Entries supplied —
>>>>>

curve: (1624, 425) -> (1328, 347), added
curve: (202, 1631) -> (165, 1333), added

<<<<<
>>>>>

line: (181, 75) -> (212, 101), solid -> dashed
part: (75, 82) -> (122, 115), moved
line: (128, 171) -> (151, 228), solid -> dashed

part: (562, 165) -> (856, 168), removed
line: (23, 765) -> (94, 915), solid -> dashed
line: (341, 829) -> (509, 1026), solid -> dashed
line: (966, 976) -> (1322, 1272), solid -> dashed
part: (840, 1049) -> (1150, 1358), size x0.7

<<<<<
>>>>>

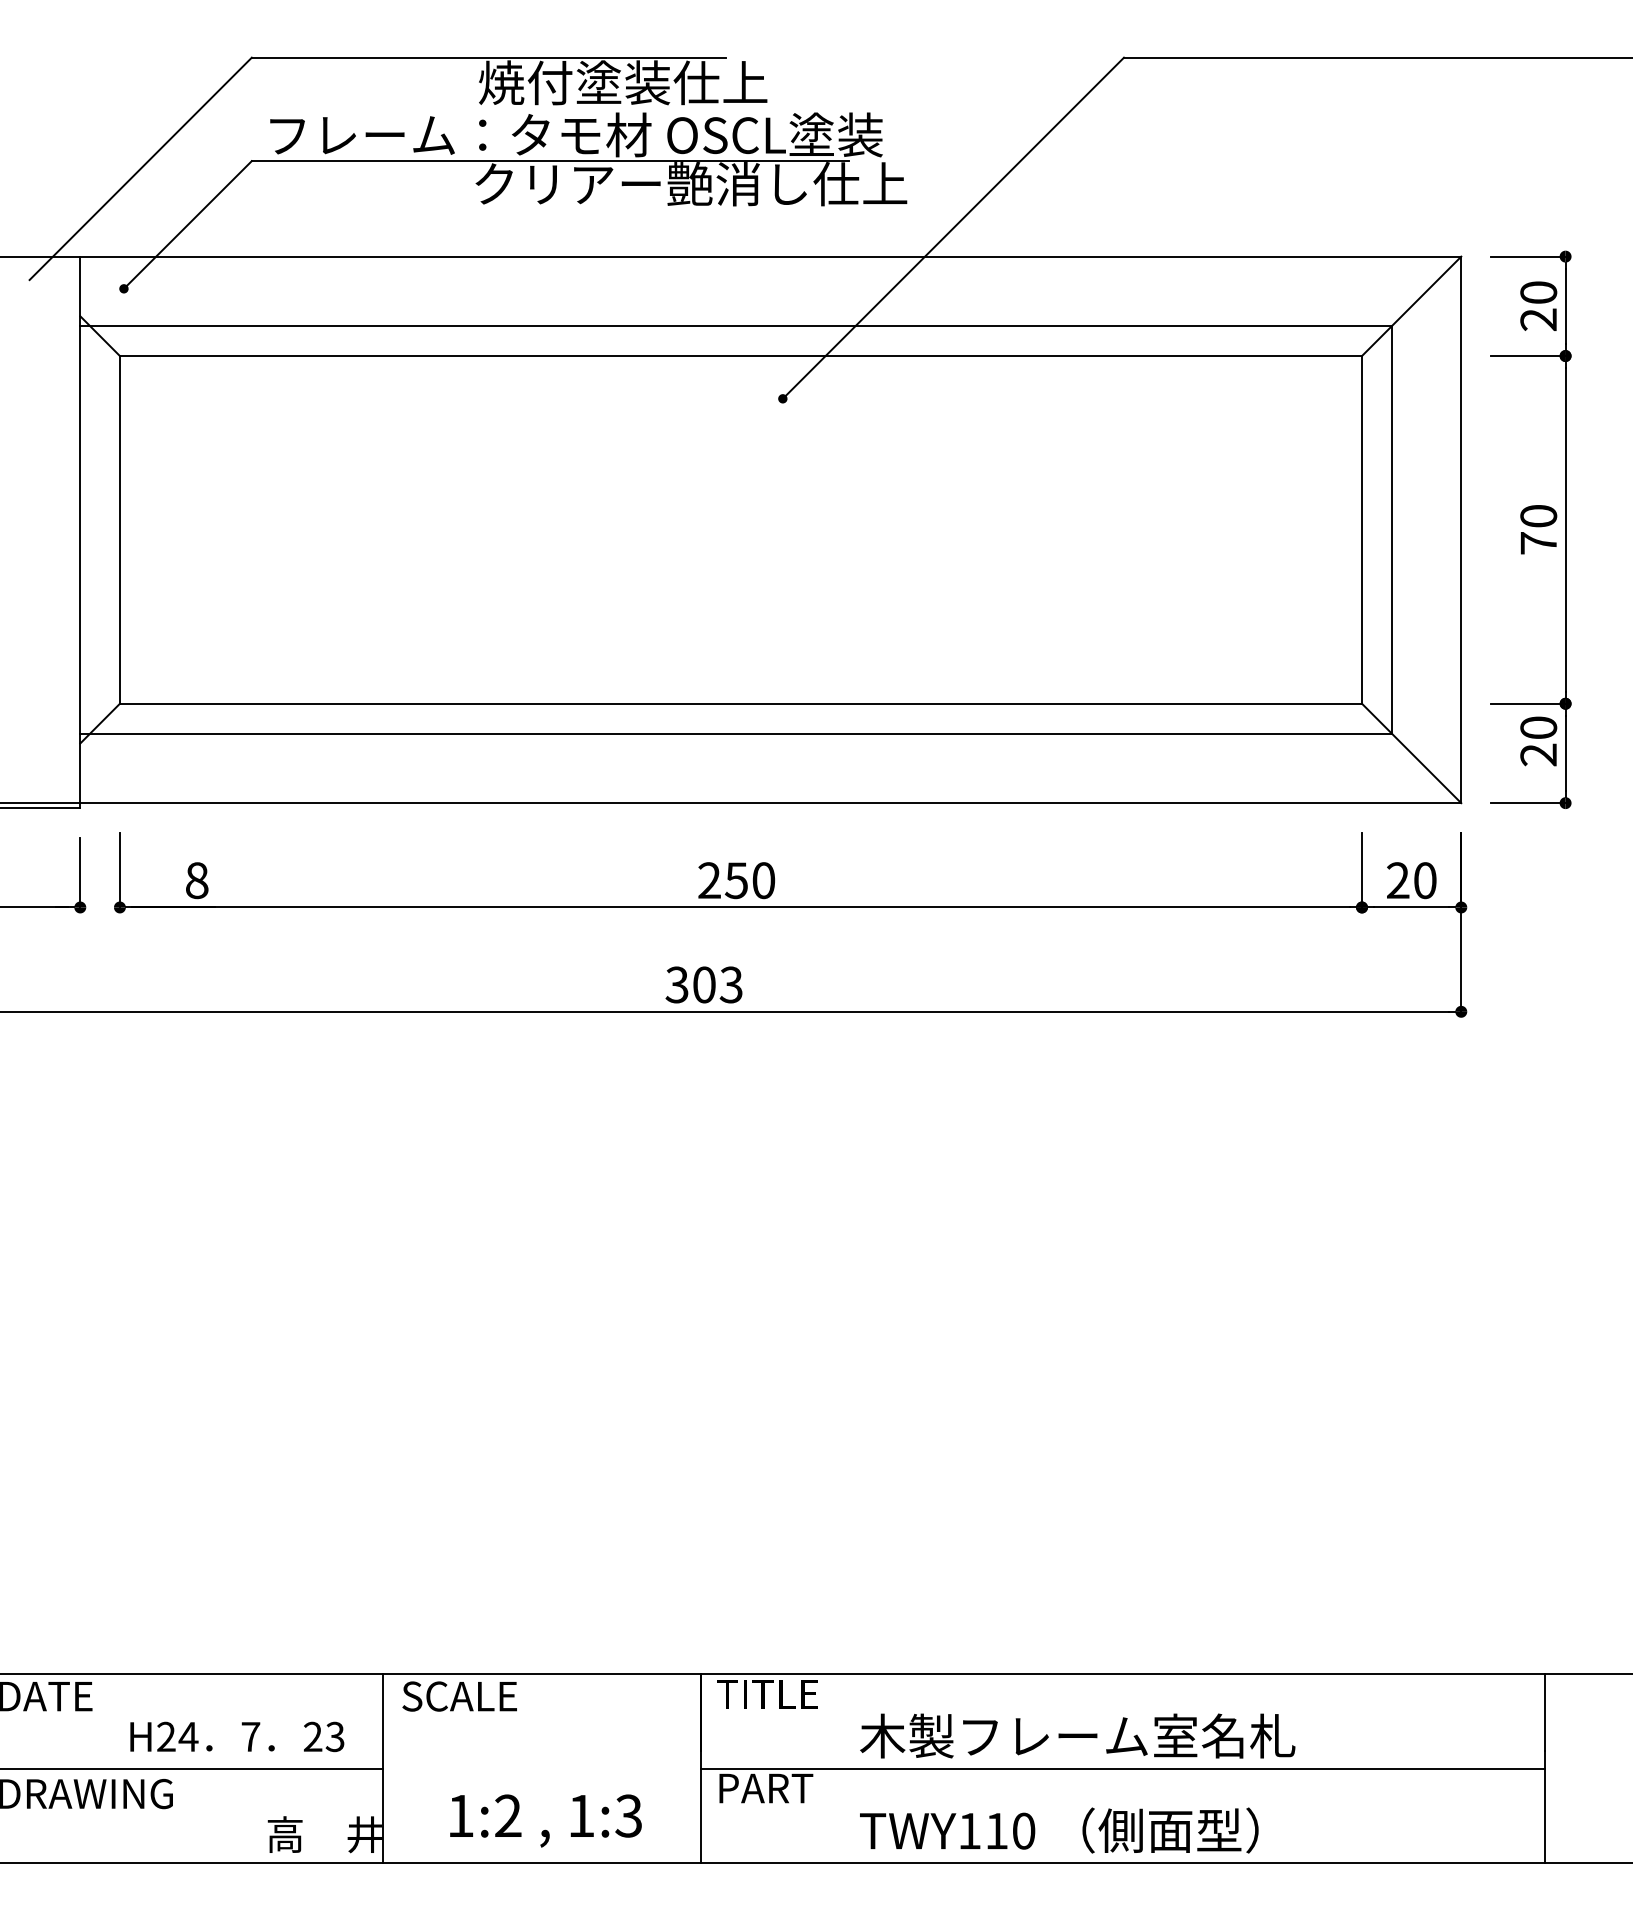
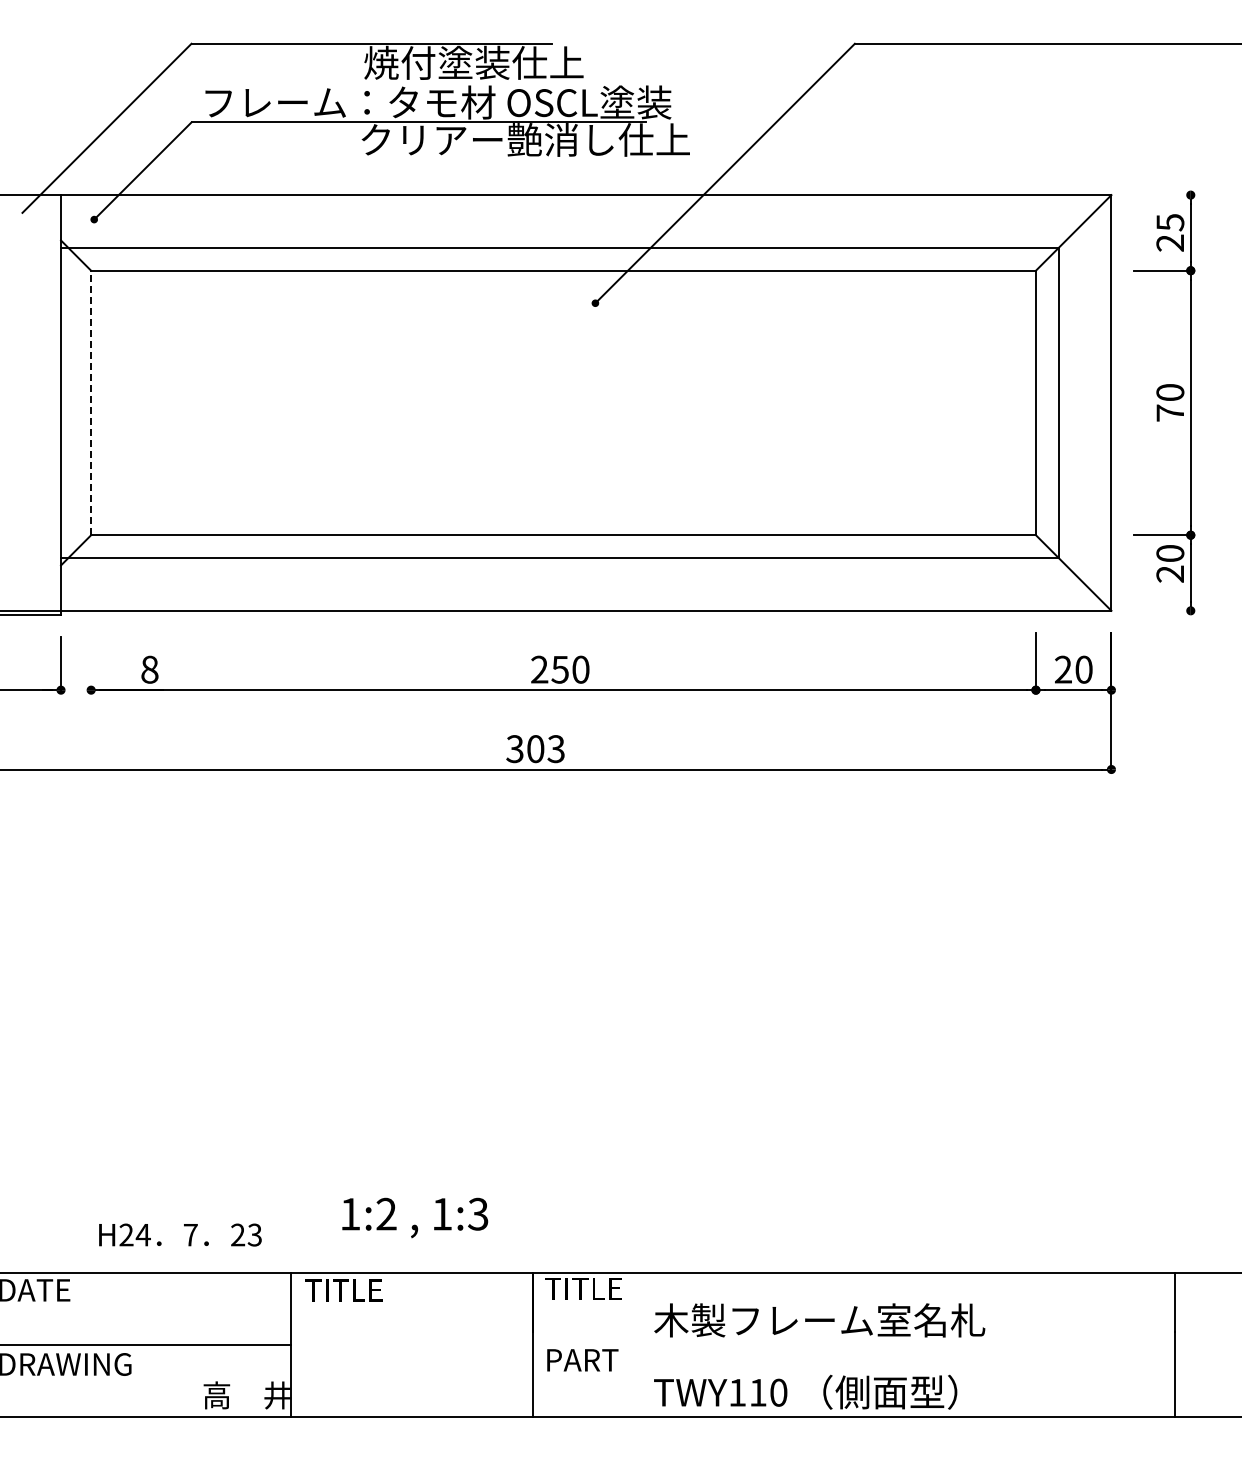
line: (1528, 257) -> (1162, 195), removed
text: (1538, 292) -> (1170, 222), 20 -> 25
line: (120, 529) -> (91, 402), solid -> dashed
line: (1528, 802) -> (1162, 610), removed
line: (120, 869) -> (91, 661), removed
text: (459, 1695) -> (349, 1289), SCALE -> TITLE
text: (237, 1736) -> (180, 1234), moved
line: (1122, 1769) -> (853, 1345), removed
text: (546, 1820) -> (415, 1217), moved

<<<<<

Requirement — Return all lines from the material that contain "solid".

Result for this exercise —
line: (181, 75) -> (212, 101), solid -> dashed
line: (128, 171) -> (151, 228), solid -> dashed
line: (23, 765) -> (94, 915), solid -> dashed
line: (341, 829) -> (509, 1026), solid -> dashed
line: (966, 976) -> (1322, 1272), solid -> dashed
line: (120, 529) -> (91, 402), solid -> dashed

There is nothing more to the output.